La Cour pense en particulier aux petites communes quand elle suggère de "remonter le seuil d'application de l'obligation de réaliser un nombre de logements locatifs sociaux atteignant 25% des résidences principales aux communes de 3.500 habitants en Ile-de-France", comme c'est le cas dans les autres régions. Ce qui impliquerait de réviser la loi Duflot 1 qui, pour rappel, précise que ce taux de 25% s'applique aux communes de plus de 1.500 habitants en Ile-de-France et de plus de 3.500 habitants ailleurs (*)

Des loyers qui tiennent compte des prix du marché local et du revenu des locataires

Sans surprise, la Cour dénonce les règles d'attribution de logements sociaux "appliquées de manière variable" et les règles de gestion. Les garanties de maintien dans les lieux et la faible modulation des loyers en cas de progression des revenus contribuent également à "la forte segmentation entre les parcs locatif privé et social".
La Cour appelle à une "profonde révision de ces procédures", dans le sens notamment d'une plus grande transparence ("en invitant l'ensemble des réservataires à rendre plus homogènes les critères de sélection des bénéficiaires"), et à une application sans dérogation ni plafonnement des suppléments de loyers de solidarité.
Elle suggère également que, dans le cadre des nouvelles conventions d'utilité sociale, les règles de fixation des loyers des logements sociaux tiennent compte de leur localisation, des prix du marché local et de la qualité intrinsèque du bâti. Et de moduler le loyer à l'entrée dans le logement social et pendant toute sa durée d'occupation, en fonction du revenu des locataires.
Elle préconise enfin de réexaminer les conditions de maintien dans les lieux des locataires des logements sociaux, "notamment la condition d'âge, en prenant en compte non seulement les revenus mais aussi le patrimoine de l'occupant et le taux d'occupation du logement".

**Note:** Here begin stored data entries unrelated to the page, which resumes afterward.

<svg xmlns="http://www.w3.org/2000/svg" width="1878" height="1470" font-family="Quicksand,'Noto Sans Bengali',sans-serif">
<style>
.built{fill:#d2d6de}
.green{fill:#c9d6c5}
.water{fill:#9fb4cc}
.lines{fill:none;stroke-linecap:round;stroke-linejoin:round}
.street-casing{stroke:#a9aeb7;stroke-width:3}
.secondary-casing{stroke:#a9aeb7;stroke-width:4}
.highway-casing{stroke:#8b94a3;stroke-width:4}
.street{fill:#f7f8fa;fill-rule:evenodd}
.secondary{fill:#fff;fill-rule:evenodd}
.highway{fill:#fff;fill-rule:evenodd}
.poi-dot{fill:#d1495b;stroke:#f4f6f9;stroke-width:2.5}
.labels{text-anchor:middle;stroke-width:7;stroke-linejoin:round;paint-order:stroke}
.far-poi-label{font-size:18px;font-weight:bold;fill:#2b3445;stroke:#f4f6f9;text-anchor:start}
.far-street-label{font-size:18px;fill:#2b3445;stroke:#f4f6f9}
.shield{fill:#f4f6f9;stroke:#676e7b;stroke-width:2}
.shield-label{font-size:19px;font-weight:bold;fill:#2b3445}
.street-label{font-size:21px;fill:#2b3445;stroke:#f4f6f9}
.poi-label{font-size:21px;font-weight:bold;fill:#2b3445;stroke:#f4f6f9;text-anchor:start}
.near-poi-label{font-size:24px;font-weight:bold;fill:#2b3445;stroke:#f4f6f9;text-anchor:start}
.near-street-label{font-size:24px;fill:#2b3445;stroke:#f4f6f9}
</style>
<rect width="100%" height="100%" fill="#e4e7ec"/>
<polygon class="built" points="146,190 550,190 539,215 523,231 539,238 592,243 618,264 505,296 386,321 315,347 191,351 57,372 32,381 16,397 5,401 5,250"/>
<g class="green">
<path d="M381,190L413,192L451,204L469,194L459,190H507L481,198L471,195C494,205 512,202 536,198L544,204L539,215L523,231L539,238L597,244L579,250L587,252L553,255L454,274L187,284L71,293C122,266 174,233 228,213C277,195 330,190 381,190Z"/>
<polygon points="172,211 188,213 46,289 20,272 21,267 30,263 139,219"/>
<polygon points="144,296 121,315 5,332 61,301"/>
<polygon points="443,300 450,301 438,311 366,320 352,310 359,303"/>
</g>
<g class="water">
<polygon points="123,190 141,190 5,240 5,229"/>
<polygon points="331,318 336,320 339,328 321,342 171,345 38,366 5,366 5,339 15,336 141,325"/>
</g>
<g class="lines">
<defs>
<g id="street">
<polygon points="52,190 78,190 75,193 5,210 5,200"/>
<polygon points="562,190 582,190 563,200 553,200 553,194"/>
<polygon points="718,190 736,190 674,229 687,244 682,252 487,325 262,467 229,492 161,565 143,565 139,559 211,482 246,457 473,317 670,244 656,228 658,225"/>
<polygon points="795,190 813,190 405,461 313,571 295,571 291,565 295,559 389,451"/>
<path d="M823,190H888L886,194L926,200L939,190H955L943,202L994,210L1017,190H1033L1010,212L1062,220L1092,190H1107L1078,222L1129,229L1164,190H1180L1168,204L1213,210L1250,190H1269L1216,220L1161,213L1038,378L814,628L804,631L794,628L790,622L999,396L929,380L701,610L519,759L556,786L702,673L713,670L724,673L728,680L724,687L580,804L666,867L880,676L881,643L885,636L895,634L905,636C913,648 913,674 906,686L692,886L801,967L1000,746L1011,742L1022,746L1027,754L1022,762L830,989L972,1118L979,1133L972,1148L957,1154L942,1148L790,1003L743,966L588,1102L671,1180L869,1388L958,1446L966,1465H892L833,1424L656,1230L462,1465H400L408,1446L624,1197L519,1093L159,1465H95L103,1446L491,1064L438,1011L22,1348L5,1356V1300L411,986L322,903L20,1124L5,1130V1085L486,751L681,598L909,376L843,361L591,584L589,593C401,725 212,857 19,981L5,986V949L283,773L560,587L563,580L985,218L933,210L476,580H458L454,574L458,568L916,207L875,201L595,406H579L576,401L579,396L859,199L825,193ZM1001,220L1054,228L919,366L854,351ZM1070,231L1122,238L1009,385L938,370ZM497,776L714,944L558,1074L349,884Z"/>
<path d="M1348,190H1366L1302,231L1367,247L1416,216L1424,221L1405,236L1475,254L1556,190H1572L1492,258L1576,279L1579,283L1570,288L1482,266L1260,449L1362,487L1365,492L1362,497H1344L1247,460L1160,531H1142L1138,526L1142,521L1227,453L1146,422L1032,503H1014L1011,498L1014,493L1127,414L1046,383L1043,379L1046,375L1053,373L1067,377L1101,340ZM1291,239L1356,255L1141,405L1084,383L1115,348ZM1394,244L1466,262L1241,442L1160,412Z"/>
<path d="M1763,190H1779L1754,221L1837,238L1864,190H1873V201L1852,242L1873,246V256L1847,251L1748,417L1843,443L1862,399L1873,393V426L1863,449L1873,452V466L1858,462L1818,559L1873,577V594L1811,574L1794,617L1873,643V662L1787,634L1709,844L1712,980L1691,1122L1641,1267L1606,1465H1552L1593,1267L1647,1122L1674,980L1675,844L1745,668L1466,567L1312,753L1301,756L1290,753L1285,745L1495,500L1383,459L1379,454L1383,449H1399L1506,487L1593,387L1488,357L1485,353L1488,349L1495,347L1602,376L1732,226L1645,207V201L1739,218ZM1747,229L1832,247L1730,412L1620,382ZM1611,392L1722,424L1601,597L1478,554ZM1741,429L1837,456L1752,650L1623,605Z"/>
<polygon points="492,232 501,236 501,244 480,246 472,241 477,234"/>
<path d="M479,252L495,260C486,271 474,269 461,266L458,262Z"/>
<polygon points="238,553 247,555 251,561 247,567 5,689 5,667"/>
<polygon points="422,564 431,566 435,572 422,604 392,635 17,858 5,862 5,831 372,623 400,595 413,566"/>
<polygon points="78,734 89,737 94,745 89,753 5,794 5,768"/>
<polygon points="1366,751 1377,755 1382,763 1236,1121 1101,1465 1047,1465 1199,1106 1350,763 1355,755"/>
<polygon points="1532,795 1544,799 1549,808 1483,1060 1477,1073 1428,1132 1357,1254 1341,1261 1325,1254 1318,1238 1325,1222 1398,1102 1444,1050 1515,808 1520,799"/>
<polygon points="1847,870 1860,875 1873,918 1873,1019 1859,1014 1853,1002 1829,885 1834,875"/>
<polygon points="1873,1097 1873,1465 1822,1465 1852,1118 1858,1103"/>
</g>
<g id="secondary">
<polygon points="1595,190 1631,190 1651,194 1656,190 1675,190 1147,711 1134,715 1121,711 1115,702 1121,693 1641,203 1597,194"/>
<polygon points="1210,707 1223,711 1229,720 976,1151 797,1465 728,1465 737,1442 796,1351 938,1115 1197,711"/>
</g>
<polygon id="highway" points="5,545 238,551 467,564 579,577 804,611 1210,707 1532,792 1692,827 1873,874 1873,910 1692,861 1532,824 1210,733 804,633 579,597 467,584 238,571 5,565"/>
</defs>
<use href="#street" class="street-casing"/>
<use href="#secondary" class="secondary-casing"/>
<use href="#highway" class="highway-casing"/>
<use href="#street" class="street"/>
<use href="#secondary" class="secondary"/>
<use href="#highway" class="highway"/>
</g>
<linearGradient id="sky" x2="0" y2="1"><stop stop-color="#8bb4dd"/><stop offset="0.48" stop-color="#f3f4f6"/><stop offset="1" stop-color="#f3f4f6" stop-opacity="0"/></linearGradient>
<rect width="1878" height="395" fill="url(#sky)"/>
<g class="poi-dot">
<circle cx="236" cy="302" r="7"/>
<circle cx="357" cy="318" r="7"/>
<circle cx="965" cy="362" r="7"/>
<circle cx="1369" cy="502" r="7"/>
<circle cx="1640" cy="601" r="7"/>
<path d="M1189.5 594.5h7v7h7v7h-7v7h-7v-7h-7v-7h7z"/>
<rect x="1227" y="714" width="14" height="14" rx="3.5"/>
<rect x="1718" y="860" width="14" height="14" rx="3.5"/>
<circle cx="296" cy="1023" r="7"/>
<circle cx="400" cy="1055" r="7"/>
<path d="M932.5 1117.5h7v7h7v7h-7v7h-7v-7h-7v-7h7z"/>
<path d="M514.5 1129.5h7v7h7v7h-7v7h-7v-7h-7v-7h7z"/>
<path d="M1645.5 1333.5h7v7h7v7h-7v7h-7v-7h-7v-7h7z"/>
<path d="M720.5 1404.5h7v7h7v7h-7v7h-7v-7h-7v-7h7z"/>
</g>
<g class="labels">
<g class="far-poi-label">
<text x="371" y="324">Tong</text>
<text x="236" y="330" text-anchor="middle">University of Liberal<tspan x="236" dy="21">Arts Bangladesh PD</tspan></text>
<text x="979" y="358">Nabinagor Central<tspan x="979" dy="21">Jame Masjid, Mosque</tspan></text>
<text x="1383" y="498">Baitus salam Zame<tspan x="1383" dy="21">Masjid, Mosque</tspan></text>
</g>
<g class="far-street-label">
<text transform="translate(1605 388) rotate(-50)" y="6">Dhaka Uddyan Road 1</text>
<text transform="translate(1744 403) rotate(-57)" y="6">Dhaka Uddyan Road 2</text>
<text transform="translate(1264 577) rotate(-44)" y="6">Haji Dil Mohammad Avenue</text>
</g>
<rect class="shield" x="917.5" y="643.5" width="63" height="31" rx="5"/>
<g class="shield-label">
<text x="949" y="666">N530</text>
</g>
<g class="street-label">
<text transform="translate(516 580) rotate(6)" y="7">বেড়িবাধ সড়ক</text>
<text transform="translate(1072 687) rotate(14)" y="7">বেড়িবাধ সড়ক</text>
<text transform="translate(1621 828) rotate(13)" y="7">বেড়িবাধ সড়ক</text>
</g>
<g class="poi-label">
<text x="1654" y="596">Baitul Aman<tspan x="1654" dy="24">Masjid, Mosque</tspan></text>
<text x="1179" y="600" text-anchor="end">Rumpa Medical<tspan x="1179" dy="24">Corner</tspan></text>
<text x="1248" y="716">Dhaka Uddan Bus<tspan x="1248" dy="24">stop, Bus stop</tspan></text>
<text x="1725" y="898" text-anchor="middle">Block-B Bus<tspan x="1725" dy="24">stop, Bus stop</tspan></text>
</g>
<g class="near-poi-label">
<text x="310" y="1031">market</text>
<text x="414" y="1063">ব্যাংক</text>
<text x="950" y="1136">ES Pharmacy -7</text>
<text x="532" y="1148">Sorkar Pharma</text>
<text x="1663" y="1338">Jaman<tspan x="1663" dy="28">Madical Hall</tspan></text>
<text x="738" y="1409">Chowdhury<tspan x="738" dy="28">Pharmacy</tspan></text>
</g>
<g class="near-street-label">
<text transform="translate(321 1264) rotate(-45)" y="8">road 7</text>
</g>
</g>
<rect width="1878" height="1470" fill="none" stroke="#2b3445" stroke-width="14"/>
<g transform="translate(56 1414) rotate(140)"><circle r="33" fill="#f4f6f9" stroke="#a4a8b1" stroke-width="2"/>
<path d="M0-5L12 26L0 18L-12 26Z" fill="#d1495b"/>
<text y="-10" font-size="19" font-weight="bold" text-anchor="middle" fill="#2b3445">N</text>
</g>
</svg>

Locatif privé : mieux cibler les aides fiscales

Le bilan des politiques publiques en direction du parc privé ne trouve pas plus grâce aux yeux des sages de la rue Cambon. La lutte contre la vacance des logements connaît de faibles résultats "en raison de l'impact limité, voire nul, de la taxe sur les logements vacants ou de la politique de réquisition". Quant à la transformation de bureaux en logements, "elle est souvent peu rentable économiquement".
S'agissant des aides fiscales à l'investissement locatif privé de loyer intermédiaire, "qui représentent un coût élevé", note la Cour, elles seraient caractérisées par d'"importants effets d'aubaine liés à leur ciblage insuffisant sur les besoins de logements intermédiaires en zones tendues". De plus, ces dispositifs seraient "insuffisamment évalués et n'ont pas eu l'effet attendu de modération des loyers". Elle recommande donc d'accentuer le ciblage de ces aides fiscales sur les zones les plus tendues, "en évaluant régulièrement leurs effets et en contrôlant l'effectivité des loyers pratiqués".
Quant à l'accession à la propriété principalement stimulée par les prêts à taux zéro, "leur affectation à près de 80% à l'acquisition dans l'ancien a soutenu la hausse des prix sans réussir à déclencher un renouvellement de l'offre en construction neuve : les décisions de réserver les aides au neuf depuis le 1er janvier 2012, sous conditions de ressources, semblent donc aller dans le bon sens", estime la Cour.
La Cour est également dans l'air du temps lorsqu'elle recommande de poursuivre la réhabilitation des copropriétés dégradées "en orientant l'action publique en faveur des démarches préventives de difficultés".

Valérie Liquet

(*) Dès lors que ces communes sont comprises dans une agglomération ou un EPCI à fiscalité propre de plus de 50.000 habitants comprenant au moins une commune de plus de 15.000 habitants, selon la loi du 18 janvier 2013 "relative à la mobilisation du foncier public en faveur du logement et au renforcement des obligations de production de logement social".